## Limitations of **Batch Normalization**:
- You need to maintain running means
- Tricky for RNNs. Do you need normalization for each step?
- Doens't work with small batch sizes
- Need to compute means and variances across devices in distributed training

## Layer Normalization
- Layer Normalization is a simpler normalization method that works on a wider range of settings
- It transforms the inputs to have zero mean and variance **across all features** 
- Note: BN fixes the zero mean and unit variance **for each element**
- Layer normalization does it for each batch across all elements!

In [1]:
from typing import Union, List
import torch
from torch import nn, Size
from labml_helpers.module import Module

- `normalized_shape` $S$ is the shaoe of the elements (except the batch). 
- `eps` is $\epsilon$, used for numerical stability
- `elementwise_affine` is whether to scale and shift the normalized value

In [2]:
class LayerNorm(Module):
    def __init__(self, normalized_shape: Union[int, List[int], Size], *, eps: float=1e-5, elementwise_affine: bool=True):
        super().__init__()

        # NOTE: Convert normalized_shape to torch.Size
        if isinstance(normalized_shape, int):
            normalized_shape = torch.Size([normalized_shape])
        elif isinstance(normalized_shape, list):
            normalized_shape = torch.Size(normalized_shape)
        assert isinstance(normalized_shape, torch.Size)

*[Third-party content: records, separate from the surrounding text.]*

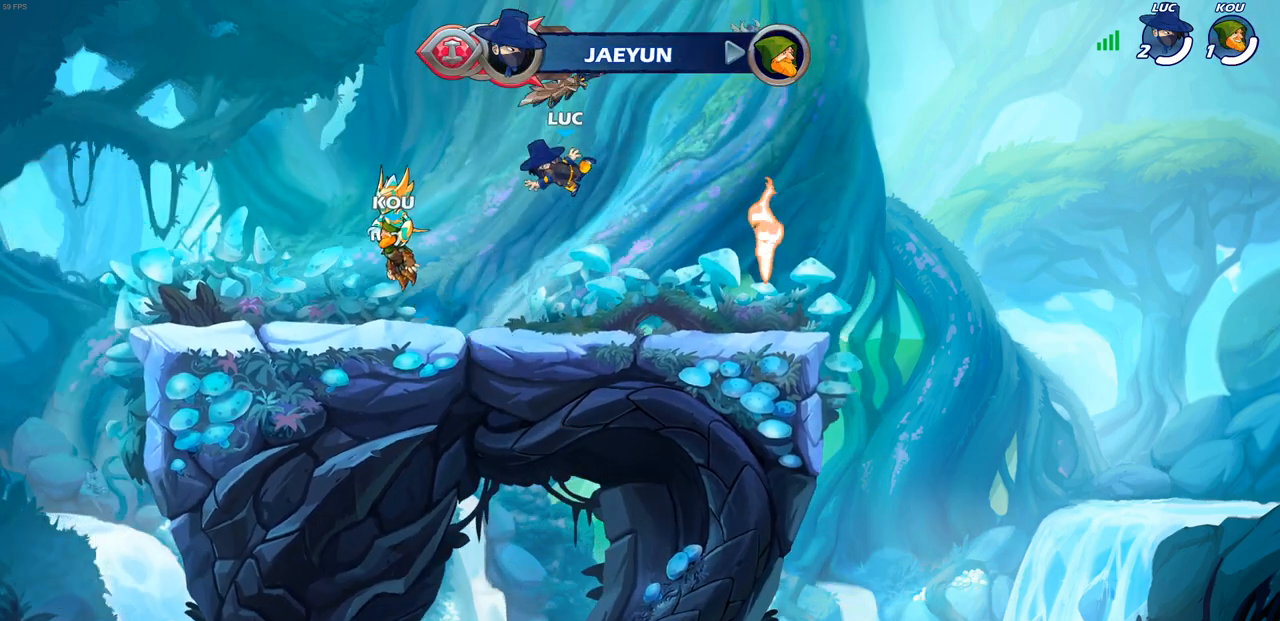
{"buttons": [], "left_stick": "up-right", "right_stick": "center", "events": [[100, "left_stick", "right"], [283, "R2", "down"], [433, "R2", "up"], [483, "left_stick", "up-right"]]}
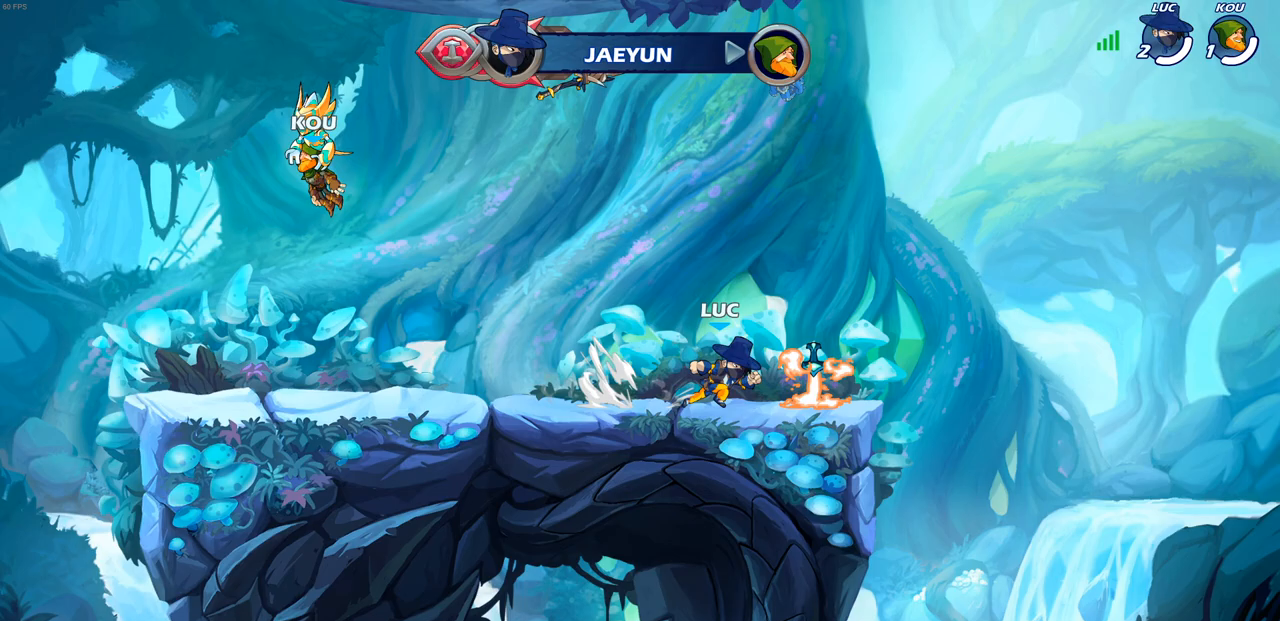
{"buttons": [], "left_stick": "up", "right_stick": "center", "events": [[17, "left_stick", "up-left"], [67, "left_stick", "left"], [100, "R1", "down"], [150, "CROSS", "down"], [233, "R1", "up"], [283, "CROSS", "up"], [317, "left_stick", "up-left"], [417, "left_stick", "up"]]}
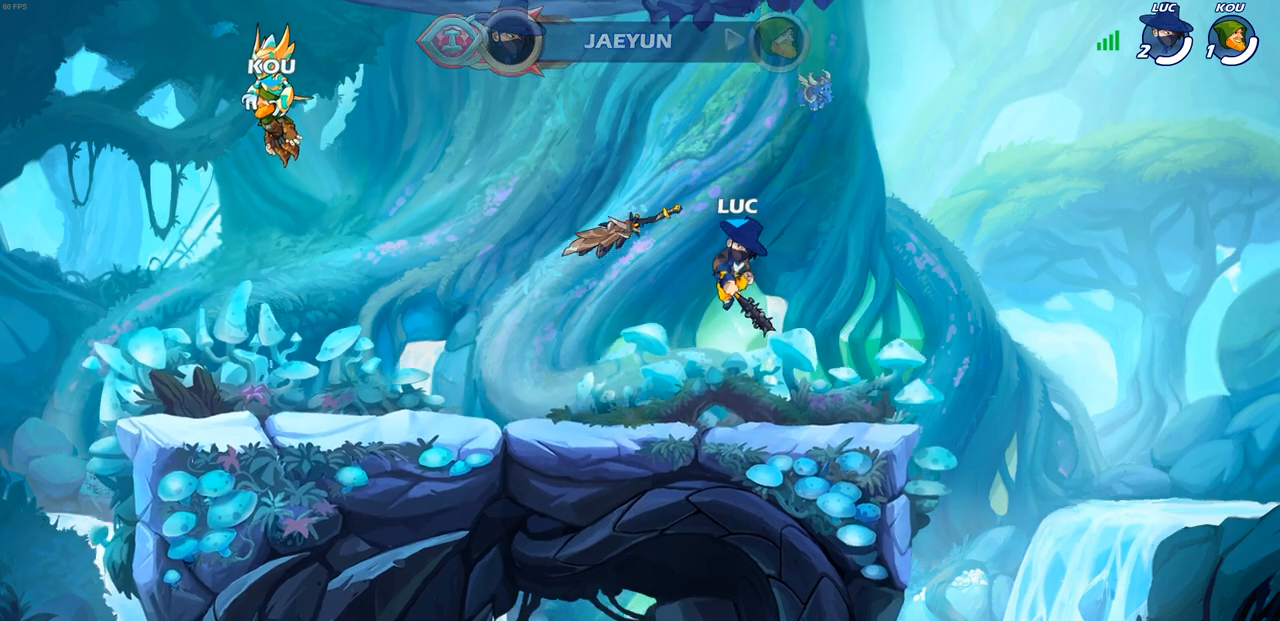
{"buttons": [], "left_stick": "up-left", "right_stick": "center", "events": [[100, "R1", "down"], [183, "R1", "up"], [217, "left_stick", "center"], [450, "left_stick", "up-left"]]}
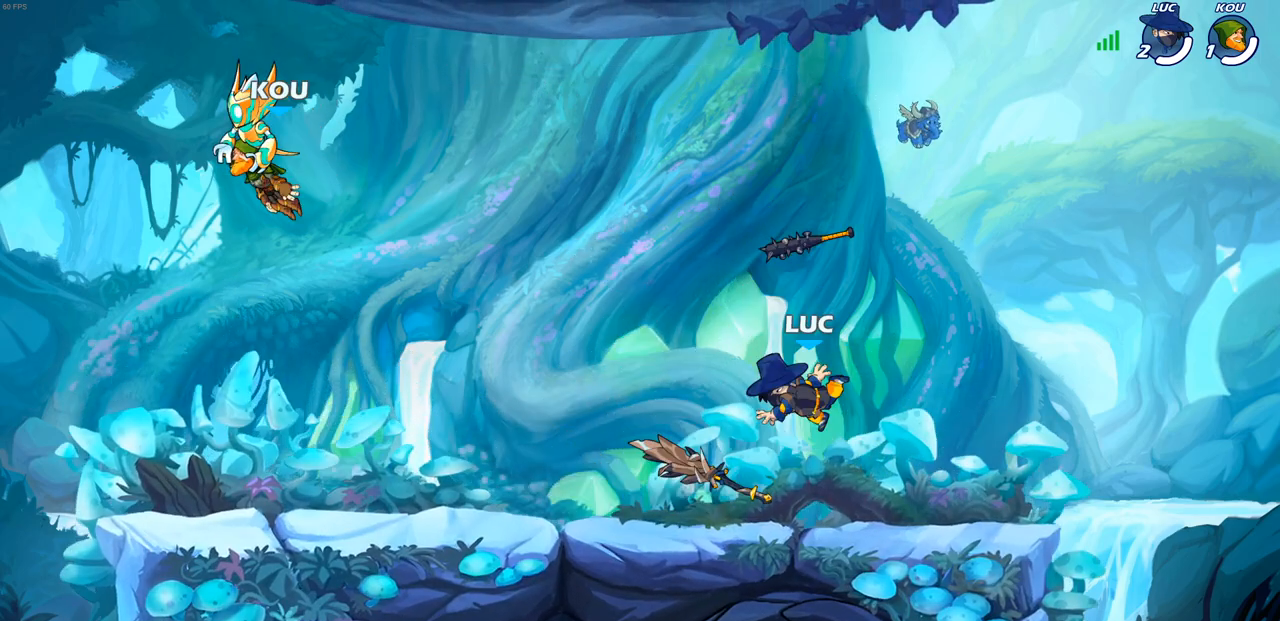
{"buttons": [], "left_stick": "up", "right_stick": "center", "events": [[167, "R1", "down"], [200, "CROSS", "down"], [200, "left_stick", "center"], [283, "R1", "up"], [300, "CROSS", "up"], [467, "left_stick", "up"]]}
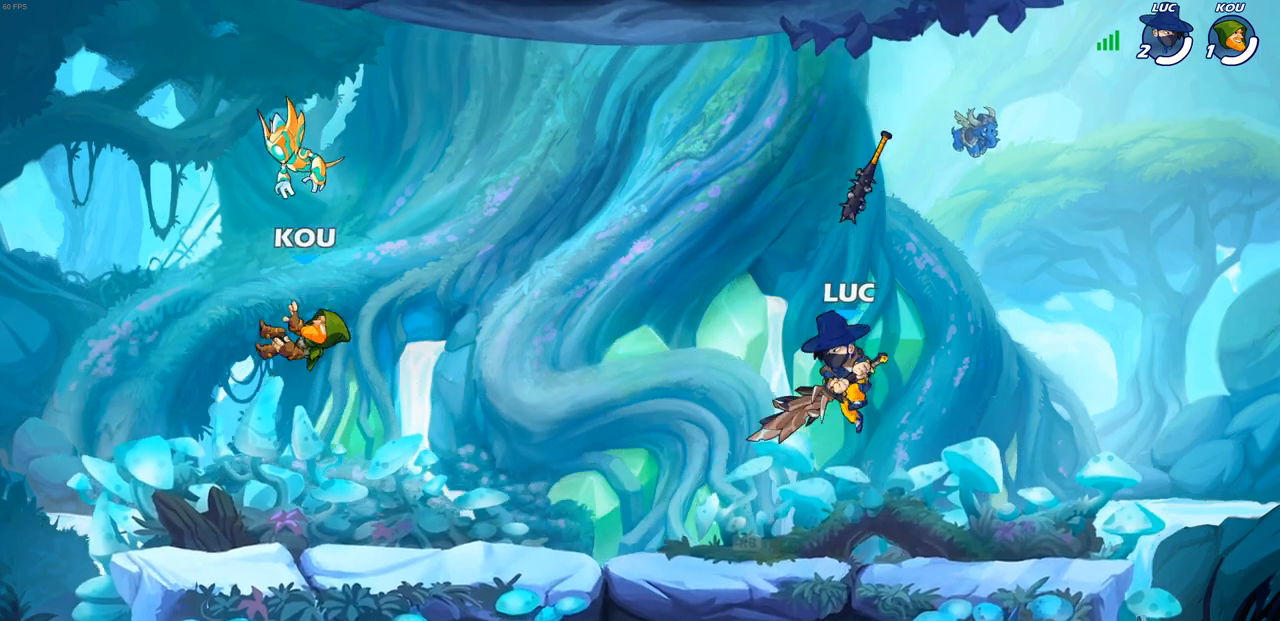
{"buttons": [], "left_stick": "center", "right_stick": "center", "events": [[33, "R1", "down"], [100, "R1", "up"], [133, "left_stick", "center"]]}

        self.normalized_shape = normalized_shape
        self.eps = eps
        self.elementwise_affine = elementwise_affine

        # NOTE: Create parameters y and ß for gain and bias
        if self.elementwise_affine:
            self.gain = nn.Parameter(torch.ones(normalized_shape))
            self.bias = nn.Parameter(torch.zeros(normalized_shape))
    
    """ NOTE: x is a tensor of shape [*, S[0], S[1], ..., S[n]]. 
             * could be any number of dimensions. For example, in 
             an NLP task this will be [seq_len, batch_size, features] """
    def forward(self, x: torch.Tensor):
        # NOTE: Sanity check to make sure the shapes match
        assert self.normalized_shape == x.shape[-len(self.normalized_shape):]
        dims = [-(i+1) for i in range(len(self.normalized_shape))]
        mean = x.mean(dim=dims, keepdim=True)
        mean_x2 = (x**2).mean(dim=dims, keepdim=True)
        var = mean_x2 - mean ** 2 # NOTE: Var(x) = E[X^2] - E[X]^2
        x_norm = (x - mean) / torch.sqrt(var + self.eps)
        if self.elementwise_affine:
            x_norm = self.gain * x_norm + self.bias
        return x_norm

In [3]:
def _test():
    from labml.logger import inspect

    x = torch.zeros([2, 3, 2, 4])
    inspect(x.shape)
    ln = LayerNorm(x.shape[2:])

    x = ln(x)
    inspect(x.shape)
    inspect(ln.gain.shape)

In [4]:
_test()